Rate the client in terms of the thirteen statements
below.  Use a scale from five to one with
five equals very high, four equals high, three equals medium, two equals low,
and one equals very low.  Once all
thirteen ratings have been made, add the ratings together and divide by
thirteen.  The result will be a readiness
score from one to five.  Clients rating
4.0 or higher are very ready for participation in the educational approach to
areas of family life.  Clients rating a
2.0 or less are not ready and will benefit from a more supportive, less directive
approach designed to increase readiness along the thirteen variables.  The trainer will likely experience mixed
results relative to readiness with clients whose readiness scores fall in the
middle portion of the range.

In addition to the readiness assessment, this activity may
be used with the client to discuss the educational approach, its strengths and
limitations, and the client’s potential participation in the process.  Also, the activity is quite useful when
difficulties develop in the process.  Frequently,
those difficulties relate to issues and areas raised in this activity.

1. The client expects the process to succeed.

2. The client has a realistic vision of or perception of
success – how things will be when the process succeeds.

3. The client is motivated by the likely payoff or outcome
of the process.

4. The client places high personal value on obtaining the
payoff or likely outcome.

5. The client understands that – in the long run – it will
take as much time and energy to maintain the status quo or current situation as
it will to succeed through the educational process.
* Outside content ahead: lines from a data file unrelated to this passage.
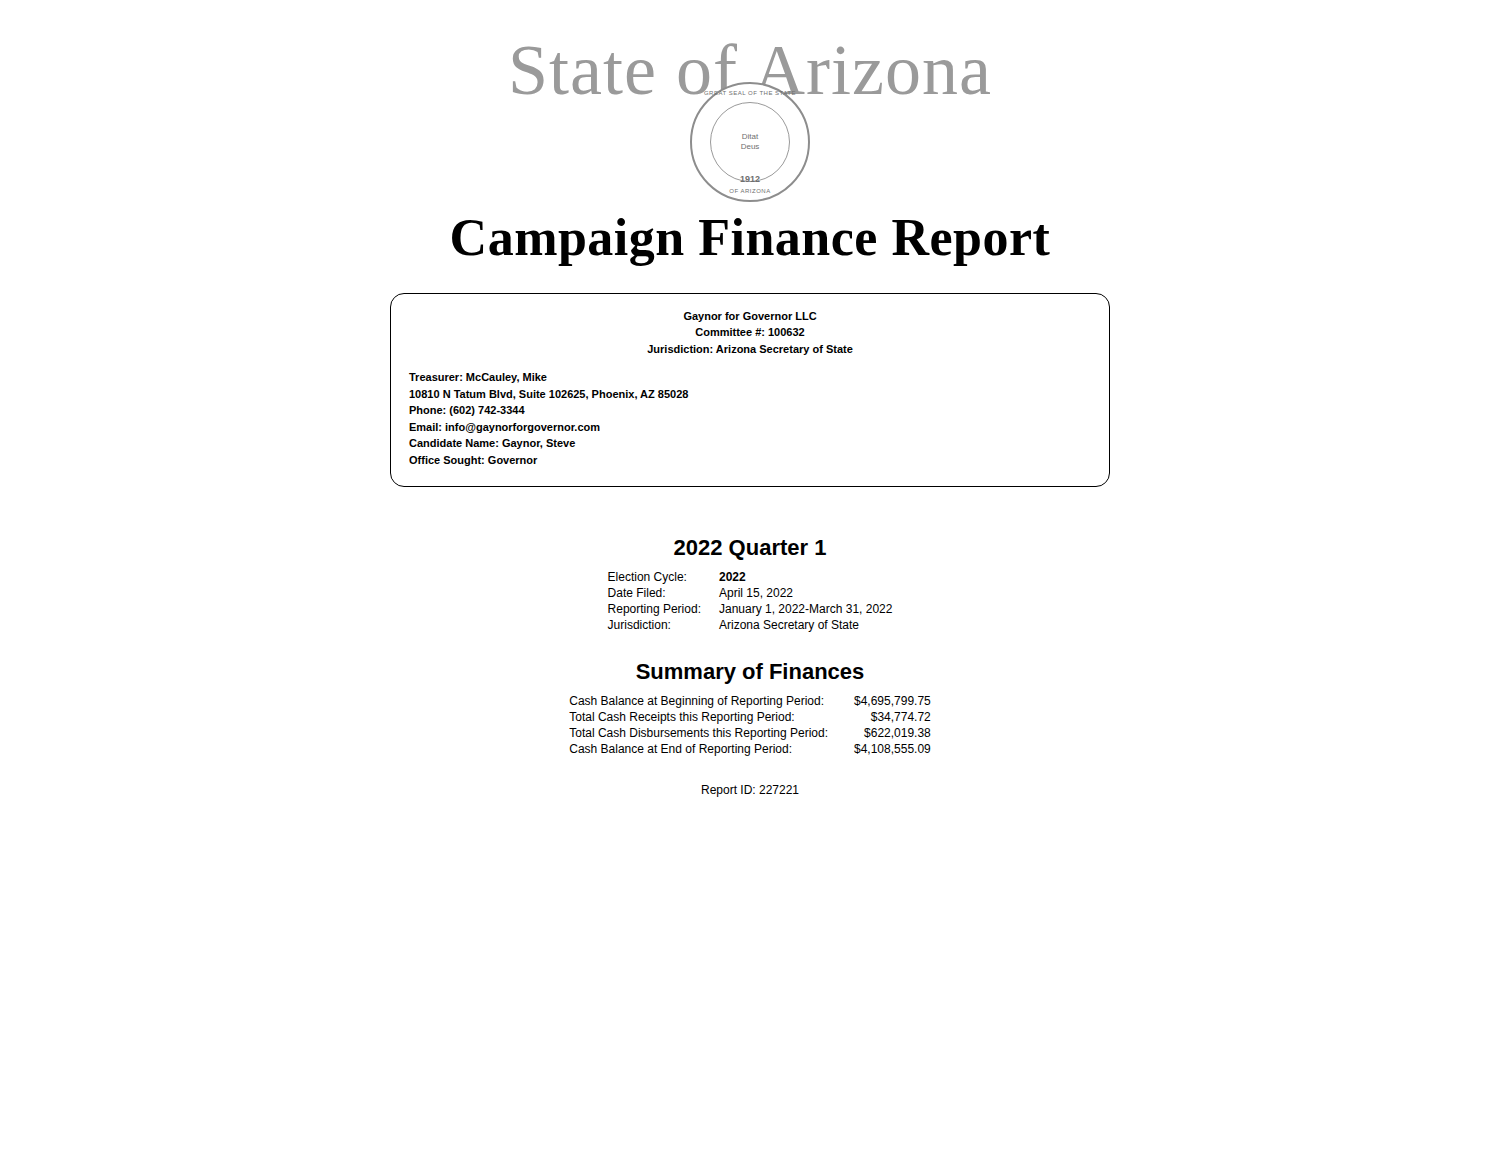State of Arizona
Great Seal of the State
Ditat
Deus
1912
of Arizona
Campaign Finance Report
Gaynor for Governor LLC
Committee #: 100632
Jurisdiction: Arizona Secretary of State
Treasurer: McCauley, Mike
10810 N Tatum Blvd, Suite 102625, Phoenix, AZ 85028
Phone: (602) 742-3344
Email: info@gaynorforgovernor.com
Candidate Name: Gaynor, Steve
Office Sought: Governor
2022 Quarter 1
| Election Cycle: | 2022 |
| Date Filed: | April 15, 2022 |
| Reporting Period: | January 1, 2022-March 31, 2022 |
| Jurisdiction: | Arizona Secretary of State |
Summary of Finances
| Cash Balance at Beginning of Reporting Period: | $4,695,799.75 |
| Total Cash Receipts this Reporting Period: | $34,774.72 |
| Total Cash Disbursements this Reporting Period: | $622,019.38 |
| Cash Balance at End of Reporting Period: | $4,108,555.09 |
Report ID: 227221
6. The client takes responsibility for his participation and
interaction within the family system.

7. The client understands his active role and influence
within the family system.

8. The client believes in his ability to make the commitment
and changes necessary for success.

9. The client has generally positive self-esteem.

10. The client generally likes other family members.

11. The client is looking beyond simple self-interest in the
process’ succeeding.

12. The client sees each family member benefiting from his
participation in the process.

13. The client is realistic about his abilities, skills, and
capacity to function within the family in an effective way.

(Note) This activity may be simply used as a checklist for
the trainer.  In addition, it may be used
as an interview questionnaire or as a group activity when working with
groups.  In this case, the trainer should
rephrase the items to fit the setting. 
For example, item 1 could be changed to read, “I expect the process to
succeed.”  The client could then respond
verbally in terms of his expectations. 
Within a group context, group participants could simply number from 1 to
13 and put their rating beside the appropriate number.  For example, if the group participant
strongly expected the process to succeed for him a “5” would be put beside the
number one.  With this modification, the
remainder of the instructions relative to the activity remain the same.